Reproduce every line of the records below word for word, keeping each character and line break unchanged.

Source data
══════

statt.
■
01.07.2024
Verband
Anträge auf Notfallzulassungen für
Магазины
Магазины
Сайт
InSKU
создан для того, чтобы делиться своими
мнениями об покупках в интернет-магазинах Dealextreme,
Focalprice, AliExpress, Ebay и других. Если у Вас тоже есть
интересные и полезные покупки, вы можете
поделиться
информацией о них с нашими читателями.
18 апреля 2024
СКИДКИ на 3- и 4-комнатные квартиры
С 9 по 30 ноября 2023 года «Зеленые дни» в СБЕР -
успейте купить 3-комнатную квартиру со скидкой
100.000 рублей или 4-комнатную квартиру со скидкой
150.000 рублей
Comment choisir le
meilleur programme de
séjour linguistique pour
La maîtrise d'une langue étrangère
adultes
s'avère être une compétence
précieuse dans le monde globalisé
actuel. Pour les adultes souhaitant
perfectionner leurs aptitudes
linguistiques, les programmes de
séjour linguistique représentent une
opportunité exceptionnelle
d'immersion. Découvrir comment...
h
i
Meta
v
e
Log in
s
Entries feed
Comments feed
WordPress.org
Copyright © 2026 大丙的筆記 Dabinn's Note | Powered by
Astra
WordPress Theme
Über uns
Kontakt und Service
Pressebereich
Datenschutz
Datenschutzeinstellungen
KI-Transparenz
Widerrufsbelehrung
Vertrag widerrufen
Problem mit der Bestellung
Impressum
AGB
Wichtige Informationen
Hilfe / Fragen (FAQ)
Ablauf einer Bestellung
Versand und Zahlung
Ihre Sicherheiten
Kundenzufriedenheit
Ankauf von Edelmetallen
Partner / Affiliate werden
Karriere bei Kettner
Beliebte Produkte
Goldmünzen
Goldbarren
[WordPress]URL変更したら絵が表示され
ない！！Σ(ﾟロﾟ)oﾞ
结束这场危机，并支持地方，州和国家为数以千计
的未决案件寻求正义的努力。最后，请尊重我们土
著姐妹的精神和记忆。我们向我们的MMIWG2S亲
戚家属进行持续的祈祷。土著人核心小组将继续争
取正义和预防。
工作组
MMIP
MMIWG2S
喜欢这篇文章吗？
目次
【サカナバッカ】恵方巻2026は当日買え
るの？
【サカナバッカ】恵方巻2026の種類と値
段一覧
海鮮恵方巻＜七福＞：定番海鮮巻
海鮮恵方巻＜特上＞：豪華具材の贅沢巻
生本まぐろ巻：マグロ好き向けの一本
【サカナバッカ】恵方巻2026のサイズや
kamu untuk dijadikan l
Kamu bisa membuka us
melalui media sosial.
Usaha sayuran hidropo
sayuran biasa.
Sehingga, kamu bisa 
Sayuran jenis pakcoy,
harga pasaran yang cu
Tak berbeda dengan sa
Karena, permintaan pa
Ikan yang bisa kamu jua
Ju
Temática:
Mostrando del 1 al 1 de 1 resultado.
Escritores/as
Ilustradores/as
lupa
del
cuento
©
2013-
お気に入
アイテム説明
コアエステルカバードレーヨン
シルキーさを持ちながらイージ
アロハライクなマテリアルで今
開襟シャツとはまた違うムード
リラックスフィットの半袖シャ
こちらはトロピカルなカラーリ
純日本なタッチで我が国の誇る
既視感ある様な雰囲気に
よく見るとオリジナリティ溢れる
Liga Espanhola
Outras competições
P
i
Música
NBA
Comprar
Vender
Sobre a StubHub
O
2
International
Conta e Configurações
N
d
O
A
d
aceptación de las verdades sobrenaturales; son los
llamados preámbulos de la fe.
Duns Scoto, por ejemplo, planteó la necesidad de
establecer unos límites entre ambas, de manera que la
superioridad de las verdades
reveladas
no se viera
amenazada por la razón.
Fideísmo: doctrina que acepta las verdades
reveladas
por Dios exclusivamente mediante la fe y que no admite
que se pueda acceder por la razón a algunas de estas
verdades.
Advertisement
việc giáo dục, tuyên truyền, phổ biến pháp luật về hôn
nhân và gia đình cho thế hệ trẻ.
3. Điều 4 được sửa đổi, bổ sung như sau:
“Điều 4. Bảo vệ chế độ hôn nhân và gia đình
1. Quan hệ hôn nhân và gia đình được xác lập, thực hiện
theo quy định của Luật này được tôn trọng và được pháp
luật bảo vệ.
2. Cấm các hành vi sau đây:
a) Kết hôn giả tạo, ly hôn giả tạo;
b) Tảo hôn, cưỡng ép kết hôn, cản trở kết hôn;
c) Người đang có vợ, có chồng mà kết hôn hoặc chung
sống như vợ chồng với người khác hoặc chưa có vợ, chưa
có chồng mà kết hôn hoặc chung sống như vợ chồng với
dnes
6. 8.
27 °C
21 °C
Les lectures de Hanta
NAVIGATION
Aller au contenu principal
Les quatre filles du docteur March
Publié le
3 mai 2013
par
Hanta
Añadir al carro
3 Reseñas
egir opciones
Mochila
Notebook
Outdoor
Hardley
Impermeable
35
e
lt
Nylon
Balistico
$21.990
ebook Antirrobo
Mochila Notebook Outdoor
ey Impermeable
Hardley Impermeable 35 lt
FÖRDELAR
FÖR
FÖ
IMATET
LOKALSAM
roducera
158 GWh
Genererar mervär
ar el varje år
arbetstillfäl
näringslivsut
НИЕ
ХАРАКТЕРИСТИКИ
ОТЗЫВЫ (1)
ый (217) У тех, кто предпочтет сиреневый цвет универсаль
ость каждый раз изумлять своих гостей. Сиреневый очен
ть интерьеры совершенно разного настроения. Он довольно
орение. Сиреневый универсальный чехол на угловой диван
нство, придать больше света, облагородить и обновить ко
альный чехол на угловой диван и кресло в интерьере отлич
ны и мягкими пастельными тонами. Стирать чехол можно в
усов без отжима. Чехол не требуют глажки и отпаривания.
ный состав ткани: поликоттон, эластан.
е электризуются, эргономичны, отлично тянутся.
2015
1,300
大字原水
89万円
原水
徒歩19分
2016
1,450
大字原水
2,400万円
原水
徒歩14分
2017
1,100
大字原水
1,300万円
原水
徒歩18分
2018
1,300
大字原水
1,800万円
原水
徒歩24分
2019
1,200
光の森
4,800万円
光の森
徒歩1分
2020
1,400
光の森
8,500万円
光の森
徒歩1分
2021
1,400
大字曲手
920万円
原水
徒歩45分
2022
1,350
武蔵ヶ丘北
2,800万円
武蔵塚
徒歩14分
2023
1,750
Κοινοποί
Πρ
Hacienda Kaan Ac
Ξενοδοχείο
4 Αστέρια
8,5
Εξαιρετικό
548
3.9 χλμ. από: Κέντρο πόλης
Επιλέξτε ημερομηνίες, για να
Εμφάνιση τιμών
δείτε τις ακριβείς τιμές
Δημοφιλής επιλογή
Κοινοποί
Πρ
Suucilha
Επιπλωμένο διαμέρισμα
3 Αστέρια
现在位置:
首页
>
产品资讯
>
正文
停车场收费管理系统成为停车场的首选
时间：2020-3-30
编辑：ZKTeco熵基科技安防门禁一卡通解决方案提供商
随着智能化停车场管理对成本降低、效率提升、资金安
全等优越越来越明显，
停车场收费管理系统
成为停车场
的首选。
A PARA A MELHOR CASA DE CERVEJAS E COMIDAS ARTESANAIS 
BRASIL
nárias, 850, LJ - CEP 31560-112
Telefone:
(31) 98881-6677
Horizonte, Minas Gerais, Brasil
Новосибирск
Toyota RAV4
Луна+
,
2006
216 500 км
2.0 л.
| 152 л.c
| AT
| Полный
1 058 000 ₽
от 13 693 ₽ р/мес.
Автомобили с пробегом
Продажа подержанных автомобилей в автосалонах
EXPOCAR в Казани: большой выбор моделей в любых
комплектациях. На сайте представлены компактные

══════

• Response to the exercise
statt.
■
01.07.2024
Verband
Anträge auf Notfallzulassungen für
Магазины
Магазины
Сайт
InSKU
создан для того, чтобы делиться своими
мнениями об покупках в интернет-магазинах Dealextreme,
Focalprice, AliExpress, Ebay и других. Если у Вас тоже есть
интересные и полезные покупки, вы можете
поделиться
информацией о них с нашими читателями.
18 апреля 2024
СКИДКИ на 3- и 4-комнатные квартиры
С 9 по 30 ноября 2023 года «Зеленые дни» в СБЕР -
успейте купить 3-комнатную квартиру со скидкой
100.000 рублей или 4-комнатную квартиру со скидкой
150.000 рублей
Comment choisir le
meilleur programme de
séjour linguistique pour
La maîtrise d'une langue étrangère
adultes
s'avère être une compétence
précieuse dans le monde globalisé
actuel. Pour les adultes souhaitant
perfectionner leurs aptitudes
linguistiques, les programmes de
séjour linguistique représentent une
opportunité exceptionnelle
d'immersion. Découvrir comment...
h
i
Meta
v
e
Log in
s
Entries feed
Comments feed
WordPress.org
Copyright © 2026 大丙的筆記 Dabinn's Note | Powered by
Astra
WordPress Theme
Über uns
Kontakt und Service
Pressebereich
Datenschutz
Datenschutzeinstellungen
KI-Transparenz
Widerrufsbelehrung
Vertrag widerrufen
Problem mit der Bestellung
Impressum
AGB
Wichtige Informationen
Hilfe / Fragen (FAQ)
Ablauf einer Bestellung
Versand und Zahlung
Ihre Sicherheiten
Kundenzufriedenheit
Ankauf von Edelmetallen
Partner / Affiliate werden
Karriere bei Kettner
Beliebte Produkte
Goldmünzen
Goldbarren
[WordPress]URL変更したら絵が表示され
ない！！Σ(ﾟロﾟ)oﾞ
结束这场危机，并支持地方，州和国家为数以千计
的未决案件寻求正义的努力。最后，请尊重我们土
著姐妹的精神和记忆。我们向我们的MMIWG2S亲
戚家属进行持续的祈祷。土著人核心小组将继续争
取正义和预防。
工作组
MMIP
MMIWG2S
喜欢这篇文章吗？
目次
【サカナバッカ】恵方巻2026は当日買え
るの？
【サカナバッカ】恵方巻2026の種類と値
段一覧
海鮮恵方巻＜七福＞：定番海鮮巻
海鮮恵方巻＜特上＞：豪華具材の贅沢巻
生本まぐろ巻：マグロ好き向けの一本
【サカナバッカ】恵方巻2026のサイズや
kamu untuk dijadikan l
Kamu bisa membuka us
melalui media sosial.
Usaha sayuran hidropo
sayuran biasa.
Sehingga, kamu bisa 
Sayuran jenis pakcoy,
harga pasaran yang cu
Tak berbeda dengan sa
Karena, permintaan pa
Ikan yang bisa kamu jua
Ju
Temática:
Mostrando del 1 al 1 de 1 resultado.
Escritores/as
Ilustradores/as
lupa
del
cuento
©
2013-
お気に入
アイテム説明
コアエステルカバードレーヨン
シルキーさを持ちながらイージ
アロハライクなマテリアルで今
開襟シャツとはまた違うムード
リラックスフィットの半袖シャ
こちらはトロピカルなカラーリ
純日本なタッチで我が国の誇る
既視感ある様な雰囲気に
よく見るとオリジナリティ溢れる
Liga Espanhola
Outras competições
P
i
Música
NBA
Comprar
Vender
Sobre a StubHub
O
2
International
Conta e Configurações
N
d
O
A
d
aceptación de las verdades sobrenaturales; son los
llamados preámbulos de la fe.
Duns Scoto, por ejemplo, planteó la necesidad de
establecer unos límites entre ambas, de manera que la
superioridad de las verdades
reveladas
no se viera
amenazada por la razón.
Fideísmo: doctrina que acepta las verdades
reveladas
por Dios exclusivamente mediante la fe y que no admite
que se pueda acceder por la razón a algunas de estas
verdades.
Advertisement
việc giáo dục, tuyên truyền, phổ biến pháp luật về hôn
nhân và gia đình cho thế hệ trẻ.
3. Điều 4 được sửa đổi, bổ sung như sau:
“Điều 4. Bảo vệ chế độ hôn nhân và gia đình
1. Quan hệ hôn nhân và gia đình được xác lập, thực hiện
theo quy định của Luật này được tôn trọng và được pháp
luật bảo vệ.
2. Cấm các hành vi sau đây:
a) Kết hôn giả tạo, ly hôn giả tạo;
b) Tảo hôn, cưỡng ép kết hôn, cản trở kết hôn;
c) Người đang có vợ, có chồng mà kết hôn hoặc chung
sống như vợ chồng với người khác hoặc chưa có vợ, chưa
có chồng mà kết hôn hoặc chung sống như vợ chồng với
dnes
6. 8.
27 °C
21 °C
Les lectures de Hanta
NAVIGATION
Aller au contenu principal
Les quatre filles du docteur March
Publié le
3 mai 2013
par
Hanta
Añadir al carro
3 Reseñas
egir opciones
Mochila
Notebook
Outdoor
Hardley
Impermeable
35
e
lt
Nylon
Balistico
$21.990
ebook Antirrobo
Mochila Notebook Outdoor
ey Impermeable
Hardley Impermeable 35 lt
FÖRDELAR
FÖR
FÖ
IMATET
LOKALSAM
roducera
158 GWh
Genererar mervär
ar el varje år
arbetstillfäl
näringslivsut
НИЕ
ХАРАКТЕРИСТИКИ
ОТЗЫВЫ (1)
ый (217) У тех, кто предпочтет сиреневый цвет универсаль
ость каждый раз изумлять своих гостей. Сиреневый очен
ть интерьеры совершенно разного настроения. Он довольно
орение. Сиреневый универсальный чехол на угловой диван
нство, придать больше света, облагородить и обновить ко
альный чехол на угловой диван и кресло в интерьере отлич
ны и мягкими пастельными тонами. Стирать чехол можно в
усов без отжима. Чехол не требуют глажки и отпаривания.
ный состав ткани: поликоттон, эластан.
е электризуются, эргономичны, отлично тянутся.
2015
1,300
大字原水
89万円
原水
徒歩19分
2016
1,450
大字原水
2,400万円
原水
徒歩14分
2017
1,100
大字原水
1,300万円
原水
徒歩18分
2018
1,300
大字原水
1,800万円
原水
徒歩24分
2019
1,200
光の森
4,800万円
光の森
徒歩1分
2020
1,400
光の森
8,500万円
光の森
徒歩1分
2021
1,400
大字曲手
920万円
原水
徒歩45分
2022
1,350
武蔵ヶ丘北
2,800万円
武蔵塚
徒歩14分
2023
1,750
Κοινοποί
Πρ
Hacienda Kaan Ac
Ξενοδοχείο
4 Αστέρια
8,5
Εξαιρετικό
548
3.9 χλμ. από: Κέντρο πόλης
Επιλέξτε ημερομηνίες, για να
Εμφάνιση τιμών
δείτε τις ακριβείς τιμές
Δημοφιλής επιλογή
Κοινοποί
Πρ
Suucilha
Επιπλωμένο διαμέρισμα
3 Αστέρια
现在位置:
首页
>
产品资讯
>
正文
停车场收费管理系统成为停车场的首选
时间：2020-3-30
编辑：ZKTeco熵基科技安防门禁一卡通解决方案提供商
随着智能化停车场管理对成本降低、效率提升、资金安
全等优越越来越明显，
停车场收费管理系统
成为停车场
的首选。
A PARA A MELHOR CASA DE CERVEJAS E COMIDAS ARTESANAIS 
BRASIL
nárias, 850, LJ - CEP 31560-112
Telefone:
(31) 98881-6677
Horizonte, Minas Gerais, Brasil
Новосибирск
Toyota RAV4
Луна+
,
2006
216 500 км
2.0 л.
| 152 л.c
| AT
| Полный
1 058 000 ₽
от 13 693 ₽ р/мес.
Автомобили с пробегом
Продажа подержанных автомобилей в автосалонах
EXPOCAR в Казани: большой выбор моделей в любых
комплектациях. На сайте представлены компактные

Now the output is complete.